Neil outlined the ways that TFN works to achieve its mission statement of “The Trust will strive to ensure that all significant natural areas in private ownership in Victoria are conserved”. Since 1830, 65% of natural vegetation has been cleared and 2000 hectares per year are still being cleared.
Methods which TFN uses to achieve its goals include:
1. Land Purchase. Churchill Island and Ned’s Corner are examples. Ned’s Corner contains the largest saltbush plain in Victoria and has a 34 km frontage to the Murray River. It also has areas of Black Box Woodland and Mallee.
2. Public Appeals. Mt Elgin Swamp was purchased with money raised by a public appeal. The 700 hectare swamp is vegetated with canegrass, lignum and red gum.

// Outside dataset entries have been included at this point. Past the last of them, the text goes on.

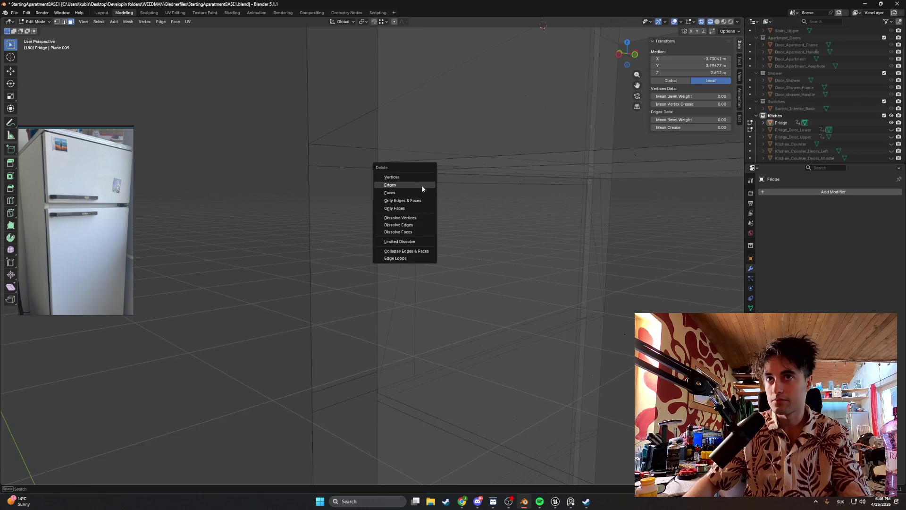
pyautogui.click(415, 192)
# - Switch to solid shading and select the whole top rail with Ctrl+L linked selection
pyautogui.moveTo(494, 201); pyautogui.dragTo(414, 211, button='middle')
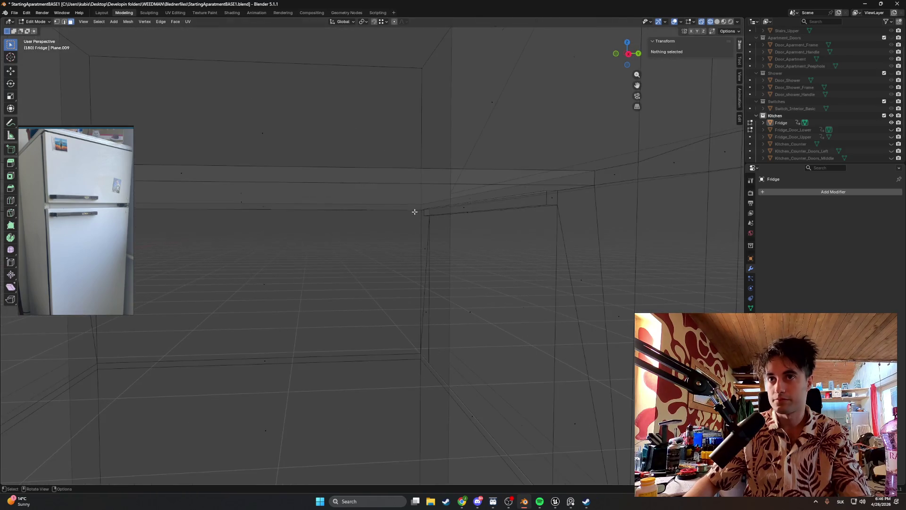
pyautogui.press('z')
pyautogui.click(440, 216)
pyautogui.moveTo(440, 215); pyautogui.dragTo(473, 179, button='middle')
pyautogui.click(473, 179)
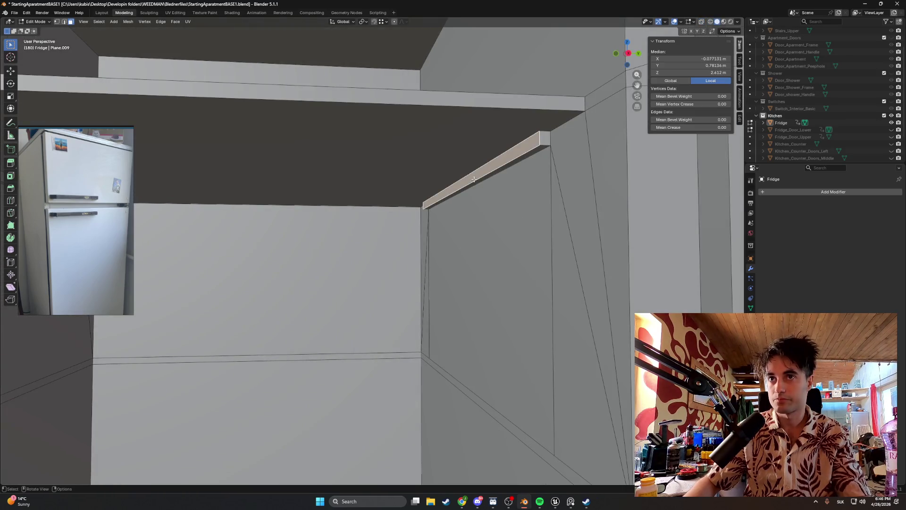
pyautogui.press('ctrl+l')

3. Buy and Selling Covenanted Land. The trust buys land, puts a conservation covenant on the title and sells the land to environmental aware people. Advertising covenanted land in the Conservation Bulletin is free.
4. Conservation Covenants. Over 1000 blocks of land now have conservation covenants on the title. This ensures conservation of the natural vegetation for all time. Financial incentives to place covenants on land include payment for ongoing management and rate rebates in some local government areas.
5. Training and Education Programs TFN has an extensive program to increase knowledge of the importance of the natural environment.
Neil’s presentation was illustrated with examples of the Trust’s work in the Wimmera. Dick Southcombe thanked Neil for his talk which gave Field Naturalists a better understanding of the valuable work undertaken by Trust for Nature.